Oh, we're going to up the ante.
Well, so you recently wrote what I think is a brilliant essay that everyone should read on this idea of recursive self-improvement.
So you'll finesse it better than this, but effectively, AI either can improve itself and therefore you could get some sort of intelligence explosion.
We can get into whether that's the right way to
Why would it explode?
So effectively right now, AI progress is bottlenecked on Jack's very smart colleagues and their counterparts.
And they need to keep coming up with good ideas and they need to keep improving the machine.
Jack's written a great essay about the timelines to a machine improving itself, which would remove at least one bottleneck in that process.
Yes.
And so this, to Jack's, I think, really productive analogy of we're building power plants that spit out nuclear bombs, I think you can up the ante and say that is the next level of that.

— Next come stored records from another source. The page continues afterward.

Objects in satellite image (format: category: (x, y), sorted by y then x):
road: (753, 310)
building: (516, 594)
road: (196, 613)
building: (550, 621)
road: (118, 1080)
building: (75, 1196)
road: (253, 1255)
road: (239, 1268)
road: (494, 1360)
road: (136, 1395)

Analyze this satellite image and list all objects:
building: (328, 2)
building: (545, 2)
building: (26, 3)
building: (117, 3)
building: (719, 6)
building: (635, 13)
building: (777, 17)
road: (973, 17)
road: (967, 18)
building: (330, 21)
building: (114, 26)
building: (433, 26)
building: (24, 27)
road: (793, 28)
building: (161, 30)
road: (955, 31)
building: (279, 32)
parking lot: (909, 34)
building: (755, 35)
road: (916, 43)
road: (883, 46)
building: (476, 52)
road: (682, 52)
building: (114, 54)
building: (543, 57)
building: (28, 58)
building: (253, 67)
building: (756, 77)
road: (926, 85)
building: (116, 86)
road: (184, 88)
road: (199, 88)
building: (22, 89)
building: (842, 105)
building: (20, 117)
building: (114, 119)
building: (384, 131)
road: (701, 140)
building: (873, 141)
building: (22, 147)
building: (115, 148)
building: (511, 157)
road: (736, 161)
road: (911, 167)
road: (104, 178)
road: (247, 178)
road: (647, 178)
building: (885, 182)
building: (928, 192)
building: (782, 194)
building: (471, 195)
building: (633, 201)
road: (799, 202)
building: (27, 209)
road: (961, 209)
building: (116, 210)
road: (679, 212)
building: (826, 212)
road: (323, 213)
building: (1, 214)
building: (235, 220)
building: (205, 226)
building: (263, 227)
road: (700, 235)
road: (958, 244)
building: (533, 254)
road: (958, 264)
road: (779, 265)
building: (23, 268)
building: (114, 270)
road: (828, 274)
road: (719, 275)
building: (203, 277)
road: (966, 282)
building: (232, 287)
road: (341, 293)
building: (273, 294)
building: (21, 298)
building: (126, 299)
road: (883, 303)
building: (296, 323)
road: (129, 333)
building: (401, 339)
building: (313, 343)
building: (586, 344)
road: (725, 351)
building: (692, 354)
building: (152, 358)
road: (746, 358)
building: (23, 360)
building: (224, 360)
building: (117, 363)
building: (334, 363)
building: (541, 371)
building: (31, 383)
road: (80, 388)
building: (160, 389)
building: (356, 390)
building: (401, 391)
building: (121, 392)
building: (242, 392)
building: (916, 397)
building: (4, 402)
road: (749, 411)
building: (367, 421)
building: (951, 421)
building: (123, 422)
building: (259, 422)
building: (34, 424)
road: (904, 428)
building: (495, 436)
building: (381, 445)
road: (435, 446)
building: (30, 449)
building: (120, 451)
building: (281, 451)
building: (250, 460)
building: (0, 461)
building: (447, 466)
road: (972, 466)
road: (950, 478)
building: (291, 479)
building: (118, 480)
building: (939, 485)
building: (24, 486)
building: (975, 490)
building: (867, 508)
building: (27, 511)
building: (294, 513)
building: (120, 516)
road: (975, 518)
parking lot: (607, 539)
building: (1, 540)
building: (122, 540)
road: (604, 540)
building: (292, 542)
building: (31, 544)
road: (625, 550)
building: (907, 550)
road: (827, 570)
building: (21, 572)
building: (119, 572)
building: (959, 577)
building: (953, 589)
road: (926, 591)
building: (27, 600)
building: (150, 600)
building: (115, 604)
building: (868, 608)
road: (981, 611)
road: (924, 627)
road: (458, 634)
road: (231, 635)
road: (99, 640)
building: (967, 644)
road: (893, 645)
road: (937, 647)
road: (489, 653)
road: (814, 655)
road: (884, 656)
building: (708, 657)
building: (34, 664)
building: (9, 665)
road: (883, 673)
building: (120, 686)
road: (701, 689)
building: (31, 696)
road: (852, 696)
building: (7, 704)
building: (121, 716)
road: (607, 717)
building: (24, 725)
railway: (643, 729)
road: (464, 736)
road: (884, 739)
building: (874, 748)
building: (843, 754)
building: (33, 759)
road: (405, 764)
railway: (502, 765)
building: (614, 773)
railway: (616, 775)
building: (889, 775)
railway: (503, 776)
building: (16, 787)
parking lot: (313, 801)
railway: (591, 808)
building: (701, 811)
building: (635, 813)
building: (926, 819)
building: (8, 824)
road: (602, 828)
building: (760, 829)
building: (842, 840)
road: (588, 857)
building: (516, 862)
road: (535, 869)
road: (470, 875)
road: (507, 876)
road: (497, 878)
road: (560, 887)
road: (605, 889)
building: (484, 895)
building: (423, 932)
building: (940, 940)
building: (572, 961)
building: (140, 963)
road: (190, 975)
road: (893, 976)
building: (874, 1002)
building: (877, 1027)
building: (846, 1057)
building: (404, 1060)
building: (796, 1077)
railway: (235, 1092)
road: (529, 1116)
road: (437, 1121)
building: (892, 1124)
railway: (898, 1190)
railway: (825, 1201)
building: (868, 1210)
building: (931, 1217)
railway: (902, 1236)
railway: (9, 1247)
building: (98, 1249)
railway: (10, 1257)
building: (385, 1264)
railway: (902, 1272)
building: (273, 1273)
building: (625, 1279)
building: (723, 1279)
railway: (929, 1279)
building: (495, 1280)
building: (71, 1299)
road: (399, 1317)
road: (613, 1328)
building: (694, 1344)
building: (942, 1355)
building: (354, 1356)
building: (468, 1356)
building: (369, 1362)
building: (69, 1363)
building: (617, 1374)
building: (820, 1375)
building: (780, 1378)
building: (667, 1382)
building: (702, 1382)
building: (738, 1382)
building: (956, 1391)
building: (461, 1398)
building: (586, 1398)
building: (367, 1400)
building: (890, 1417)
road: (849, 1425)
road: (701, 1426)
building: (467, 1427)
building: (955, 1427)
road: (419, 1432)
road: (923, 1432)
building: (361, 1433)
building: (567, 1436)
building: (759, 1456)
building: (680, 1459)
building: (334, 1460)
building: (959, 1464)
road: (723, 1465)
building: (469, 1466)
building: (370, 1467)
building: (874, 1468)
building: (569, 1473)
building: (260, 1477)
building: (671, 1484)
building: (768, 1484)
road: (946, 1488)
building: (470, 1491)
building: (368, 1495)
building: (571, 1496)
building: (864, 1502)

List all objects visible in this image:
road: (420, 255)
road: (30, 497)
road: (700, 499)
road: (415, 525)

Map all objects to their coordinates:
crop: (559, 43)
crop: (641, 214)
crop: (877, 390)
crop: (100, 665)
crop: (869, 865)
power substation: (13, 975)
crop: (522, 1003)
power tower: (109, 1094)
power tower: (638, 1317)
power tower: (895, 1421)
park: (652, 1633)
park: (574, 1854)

I suppose some people would say, well, Rory said, we want to make a choice.
There's regulation.
You say, yeah, we should make a choice.
I suppose one more profound worry would be, do we have a choice?
Not in the sense that, you know, in some technical sense, of course, we have a choice.
But there is this sort of, you know, some of my, you know, much more, you know, sort of left-leaning friends would talk about, you know, the sort of techno-capitalism, you know, that actually there is no choice here.
We kind of have to do this at some level.